Maligne et oscillante, la flamme de la bougie projetait sur les livres de la bibliothèque des formes mouvantes, un balet désarticulé de personnages loufoques, dansant, insouciants, au rythme des pages qui se froissent. La fresque est immense et recouvre l'ensemble des murs de la pièce. L'homme, au centre, reste imperturbable, et ne prête pas attention à l'intrépide fumée qui court se fondre dans le manège dansant des ombres vacillantes. La voici qui tend la main à un souvenir en robe de chiffons, et ils partent tous deux valser sur un petit air d'accordéon.

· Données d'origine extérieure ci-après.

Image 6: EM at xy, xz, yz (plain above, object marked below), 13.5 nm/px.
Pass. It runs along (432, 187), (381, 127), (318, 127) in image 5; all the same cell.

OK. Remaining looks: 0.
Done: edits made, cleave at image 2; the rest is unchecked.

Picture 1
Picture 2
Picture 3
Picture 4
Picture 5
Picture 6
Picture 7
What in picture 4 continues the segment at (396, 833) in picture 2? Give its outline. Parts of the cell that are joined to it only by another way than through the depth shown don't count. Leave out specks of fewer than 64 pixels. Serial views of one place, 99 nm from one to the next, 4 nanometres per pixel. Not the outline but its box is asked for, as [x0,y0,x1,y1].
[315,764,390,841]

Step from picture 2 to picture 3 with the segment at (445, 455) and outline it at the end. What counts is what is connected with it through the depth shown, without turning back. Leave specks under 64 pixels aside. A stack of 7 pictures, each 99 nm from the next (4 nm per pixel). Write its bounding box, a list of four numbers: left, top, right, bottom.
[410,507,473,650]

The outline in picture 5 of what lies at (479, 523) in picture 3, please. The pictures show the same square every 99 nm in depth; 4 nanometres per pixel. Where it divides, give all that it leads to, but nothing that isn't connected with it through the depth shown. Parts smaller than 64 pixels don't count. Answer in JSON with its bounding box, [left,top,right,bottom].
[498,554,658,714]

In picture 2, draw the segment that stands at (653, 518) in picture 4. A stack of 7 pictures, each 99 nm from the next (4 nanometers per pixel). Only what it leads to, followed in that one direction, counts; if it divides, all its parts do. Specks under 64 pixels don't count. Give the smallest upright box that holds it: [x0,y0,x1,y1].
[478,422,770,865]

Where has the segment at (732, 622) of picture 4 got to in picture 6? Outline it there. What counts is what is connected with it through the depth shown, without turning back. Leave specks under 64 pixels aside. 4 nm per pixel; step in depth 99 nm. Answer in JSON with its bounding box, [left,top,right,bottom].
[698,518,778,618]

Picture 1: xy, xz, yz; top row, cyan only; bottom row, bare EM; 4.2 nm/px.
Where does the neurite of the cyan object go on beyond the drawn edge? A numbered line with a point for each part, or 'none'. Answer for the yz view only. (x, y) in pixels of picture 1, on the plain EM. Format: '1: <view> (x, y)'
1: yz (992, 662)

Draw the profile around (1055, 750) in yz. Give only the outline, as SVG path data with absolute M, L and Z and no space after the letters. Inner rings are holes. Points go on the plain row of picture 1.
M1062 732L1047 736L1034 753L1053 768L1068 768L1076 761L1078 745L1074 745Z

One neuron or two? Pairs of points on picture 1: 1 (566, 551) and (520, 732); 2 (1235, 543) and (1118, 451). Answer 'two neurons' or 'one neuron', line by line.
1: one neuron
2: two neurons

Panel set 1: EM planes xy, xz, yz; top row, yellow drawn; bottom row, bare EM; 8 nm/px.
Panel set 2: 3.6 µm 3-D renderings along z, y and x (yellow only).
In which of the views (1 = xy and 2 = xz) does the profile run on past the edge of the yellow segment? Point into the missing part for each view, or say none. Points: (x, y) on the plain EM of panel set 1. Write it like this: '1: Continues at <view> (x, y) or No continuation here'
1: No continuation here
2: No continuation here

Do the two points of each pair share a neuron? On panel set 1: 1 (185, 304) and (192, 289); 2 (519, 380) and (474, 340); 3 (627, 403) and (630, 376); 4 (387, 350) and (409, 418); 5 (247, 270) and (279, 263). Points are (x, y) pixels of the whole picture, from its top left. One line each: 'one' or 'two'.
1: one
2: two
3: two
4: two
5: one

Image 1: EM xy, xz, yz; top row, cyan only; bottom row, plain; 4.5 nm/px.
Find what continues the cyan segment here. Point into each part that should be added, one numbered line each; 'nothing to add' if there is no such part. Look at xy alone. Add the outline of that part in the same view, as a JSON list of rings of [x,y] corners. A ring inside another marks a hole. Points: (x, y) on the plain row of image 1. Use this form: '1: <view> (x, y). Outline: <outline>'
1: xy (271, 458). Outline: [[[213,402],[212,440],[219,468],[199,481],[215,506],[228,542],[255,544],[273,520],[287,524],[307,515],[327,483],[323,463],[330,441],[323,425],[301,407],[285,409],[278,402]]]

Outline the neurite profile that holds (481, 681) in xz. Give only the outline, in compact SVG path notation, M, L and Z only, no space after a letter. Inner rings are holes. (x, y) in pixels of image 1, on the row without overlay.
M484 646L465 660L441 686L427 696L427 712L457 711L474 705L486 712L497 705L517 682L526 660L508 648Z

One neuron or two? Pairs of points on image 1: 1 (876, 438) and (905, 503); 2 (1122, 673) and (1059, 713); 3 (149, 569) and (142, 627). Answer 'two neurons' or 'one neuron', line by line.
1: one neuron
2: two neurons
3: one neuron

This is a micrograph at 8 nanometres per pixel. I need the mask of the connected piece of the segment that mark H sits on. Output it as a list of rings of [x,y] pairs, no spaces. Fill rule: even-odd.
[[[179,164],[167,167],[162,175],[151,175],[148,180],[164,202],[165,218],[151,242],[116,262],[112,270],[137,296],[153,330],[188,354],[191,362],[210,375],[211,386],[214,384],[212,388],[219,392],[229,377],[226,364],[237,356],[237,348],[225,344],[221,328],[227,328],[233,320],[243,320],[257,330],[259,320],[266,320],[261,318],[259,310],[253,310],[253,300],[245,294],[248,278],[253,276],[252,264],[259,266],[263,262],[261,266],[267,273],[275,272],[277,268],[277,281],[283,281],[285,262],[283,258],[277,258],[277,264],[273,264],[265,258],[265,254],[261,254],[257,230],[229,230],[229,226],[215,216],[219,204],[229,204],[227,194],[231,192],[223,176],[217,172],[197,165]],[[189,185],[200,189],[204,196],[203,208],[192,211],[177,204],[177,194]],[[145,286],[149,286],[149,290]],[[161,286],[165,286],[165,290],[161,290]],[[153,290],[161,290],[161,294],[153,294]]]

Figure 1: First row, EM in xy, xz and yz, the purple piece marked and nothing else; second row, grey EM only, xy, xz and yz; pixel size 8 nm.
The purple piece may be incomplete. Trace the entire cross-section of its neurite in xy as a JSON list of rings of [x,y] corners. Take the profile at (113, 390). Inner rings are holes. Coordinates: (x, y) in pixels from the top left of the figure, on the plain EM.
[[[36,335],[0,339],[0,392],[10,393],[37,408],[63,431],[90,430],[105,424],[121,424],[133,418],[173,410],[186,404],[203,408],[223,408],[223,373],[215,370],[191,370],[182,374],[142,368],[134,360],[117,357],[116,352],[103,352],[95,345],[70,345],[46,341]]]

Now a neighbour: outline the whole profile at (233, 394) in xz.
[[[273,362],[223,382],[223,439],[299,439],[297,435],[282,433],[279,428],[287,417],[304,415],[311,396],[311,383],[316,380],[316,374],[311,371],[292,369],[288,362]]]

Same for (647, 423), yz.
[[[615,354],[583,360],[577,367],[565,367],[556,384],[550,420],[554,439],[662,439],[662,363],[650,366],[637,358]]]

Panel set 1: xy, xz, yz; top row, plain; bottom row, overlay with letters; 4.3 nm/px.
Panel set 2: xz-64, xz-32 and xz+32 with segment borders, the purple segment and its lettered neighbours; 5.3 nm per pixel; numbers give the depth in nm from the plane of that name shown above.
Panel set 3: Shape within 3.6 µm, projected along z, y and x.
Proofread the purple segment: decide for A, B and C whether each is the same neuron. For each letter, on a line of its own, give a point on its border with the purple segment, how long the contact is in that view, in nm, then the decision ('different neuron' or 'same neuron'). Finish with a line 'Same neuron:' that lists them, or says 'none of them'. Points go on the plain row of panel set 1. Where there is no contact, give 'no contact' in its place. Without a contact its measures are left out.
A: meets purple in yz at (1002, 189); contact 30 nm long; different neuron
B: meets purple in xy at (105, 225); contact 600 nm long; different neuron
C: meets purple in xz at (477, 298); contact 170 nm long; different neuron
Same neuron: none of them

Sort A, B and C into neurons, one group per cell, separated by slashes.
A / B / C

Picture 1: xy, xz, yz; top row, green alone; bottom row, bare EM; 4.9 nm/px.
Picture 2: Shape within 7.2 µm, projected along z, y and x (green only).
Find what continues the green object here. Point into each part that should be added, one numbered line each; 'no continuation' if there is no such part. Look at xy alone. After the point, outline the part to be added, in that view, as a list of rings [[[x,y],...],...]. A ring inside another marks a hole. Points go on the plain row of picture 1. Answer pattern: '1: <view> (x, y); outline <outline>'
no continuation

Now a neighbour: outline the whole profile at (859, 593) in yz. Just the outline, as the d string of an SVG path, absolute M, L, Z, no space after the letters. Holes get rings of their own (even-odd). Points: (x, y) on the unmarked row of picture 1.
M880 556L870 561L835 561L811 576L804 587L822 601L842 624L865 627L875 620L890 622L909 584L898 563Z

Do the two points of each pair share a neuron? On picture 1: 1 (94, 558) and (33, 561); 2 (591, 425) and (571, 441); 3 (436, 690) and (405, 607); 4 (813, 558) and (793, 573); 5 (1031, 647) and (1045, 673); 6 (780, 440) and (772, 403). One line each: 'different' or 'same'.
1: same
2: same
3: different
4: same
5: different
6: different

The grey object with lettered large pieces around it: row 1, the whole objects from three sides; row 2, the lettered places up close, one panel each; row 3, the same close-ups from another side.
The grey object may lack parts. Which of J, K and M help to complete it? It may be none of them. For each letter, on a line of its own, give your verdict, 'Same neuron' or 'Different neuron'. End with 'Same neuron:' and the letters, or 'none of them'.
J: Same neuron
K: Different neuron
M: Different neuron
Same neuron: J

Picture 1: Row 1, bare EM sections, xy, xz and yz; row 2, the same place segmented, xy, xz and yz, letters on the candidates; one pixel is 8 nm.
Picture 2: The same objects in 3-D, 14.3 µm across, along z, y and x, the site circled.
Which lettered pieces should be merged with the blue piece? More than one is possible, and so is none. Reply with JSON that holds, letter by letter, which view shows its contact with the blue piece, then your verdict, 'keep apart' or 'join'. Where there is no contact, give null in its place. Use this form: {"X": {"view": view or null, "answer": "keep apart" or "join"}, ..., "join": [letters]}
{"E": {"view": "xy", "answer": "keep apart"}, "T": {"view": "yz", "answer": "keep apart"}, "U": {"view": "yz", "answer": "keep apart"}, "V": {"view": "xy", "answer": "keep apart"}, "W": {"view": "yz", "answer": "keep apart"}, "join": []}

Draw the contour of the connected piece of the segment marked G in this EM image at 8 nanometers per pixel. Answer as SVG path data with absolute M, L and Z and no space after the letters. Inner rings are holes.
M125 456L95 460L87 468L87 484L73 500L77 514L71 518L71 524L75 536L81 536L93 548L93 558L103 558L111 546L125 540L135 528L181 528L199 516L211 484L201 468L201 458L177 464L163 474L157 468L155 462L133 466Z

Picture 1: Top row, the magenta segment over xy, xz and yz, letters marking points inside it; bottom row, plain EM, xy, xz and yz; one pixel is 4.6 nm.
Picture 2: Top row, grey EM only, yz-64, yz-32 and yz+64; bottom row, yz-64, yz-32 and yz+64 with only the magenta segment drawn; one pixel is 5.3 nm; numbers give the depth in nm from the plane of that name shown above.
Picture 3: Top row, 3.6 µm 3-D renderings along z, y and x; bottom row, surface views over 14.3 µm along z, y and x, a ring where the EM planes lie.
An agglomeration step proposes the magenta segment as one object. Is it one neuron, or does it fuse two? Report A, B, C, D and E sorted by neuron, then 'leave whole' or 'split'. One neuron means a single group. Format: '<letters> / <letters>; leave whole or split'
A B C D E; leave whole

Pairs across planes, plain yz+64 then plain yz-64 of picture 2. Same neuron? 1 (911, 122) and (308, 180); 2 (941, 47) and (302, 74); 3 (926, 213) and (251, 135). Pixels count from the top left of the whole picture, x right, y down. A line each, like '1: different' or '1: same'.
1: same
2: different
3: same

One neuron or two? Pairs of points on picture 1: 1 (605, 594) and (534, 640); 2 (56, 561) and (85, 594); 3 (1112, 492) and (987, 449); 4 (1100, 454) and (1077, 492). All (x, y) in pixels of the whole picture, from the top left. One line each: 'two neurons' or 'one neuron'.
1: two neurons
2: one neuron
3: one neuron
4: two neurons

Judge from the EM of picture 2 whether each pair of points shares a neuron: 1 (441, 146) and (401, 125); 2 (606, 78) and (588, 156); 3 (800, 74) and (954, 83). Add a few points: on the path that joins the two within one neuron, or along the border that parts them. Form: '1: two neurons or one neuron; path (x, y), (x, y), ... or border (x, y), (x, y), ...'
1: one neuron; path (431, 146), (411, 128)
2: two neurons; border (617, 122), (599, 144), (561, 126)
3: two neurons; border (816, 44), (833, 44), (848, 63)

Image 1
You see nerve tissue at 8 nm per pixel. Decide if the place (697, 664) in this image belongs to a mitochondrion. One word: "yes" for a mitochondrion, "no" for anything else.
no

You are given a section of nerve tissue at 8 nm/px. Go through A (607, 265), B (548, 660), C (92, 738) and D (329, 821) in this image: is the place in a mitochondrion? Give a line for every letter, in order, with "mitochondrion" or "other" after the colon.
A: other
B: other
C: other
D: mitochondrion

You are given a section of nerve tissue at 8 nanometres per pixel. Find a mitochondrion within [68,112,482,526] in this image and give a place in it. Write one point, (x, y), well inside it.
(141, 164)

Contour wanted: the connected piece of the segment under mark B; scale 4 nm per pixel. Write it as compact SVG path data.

L'homme a, sur les mains, de grosses veines durcies et quelques tâches qui se mêlent au drapé sinueux d'une peau vieillissante. Les yeux clos, il laisse sa tête s'enfoncer doucement dans le moelleux fauteuil.
Petit vieux et petite vieille trottinent sur un miroir d'étoiles, auréolés de brumes de leur haleine. Petit Vieux et Petite Vieille se perdent au bord d'une comptine.
Sur la surface de l'eau, fuyante, le sourire de la lune se dessine et pour elle, petite vieille exécute quelques pas de danse, portée par la fraîcheur de l'air. Une atmosphère absolument parfaite dépose délicatement des goutelettes de rosée sur ses joues rosies, mais ne laisse passer aucun frisson. L'herbe scintille et les papillons jonglent avec les bulles de savon, qui finissent par éclater de rire. Des cloches reliées en guirlande s'entrechoquent dans une bruit cristallin, accrochées aux feuilles des arbres.
Seulement voilà, petit à petit, l'encre déborde du ciel et engloutit la scène sans que personne ne s'en inquiète. Le cortège s'enfonce dans l'épaisse marée noire. La musique s'éloigne et se transforme progressivement en timide rumeur, qui finit par s'étouffer dans un hoquet grotesque. Il ne reste plus, à présent, que le lancinant chant des grillons.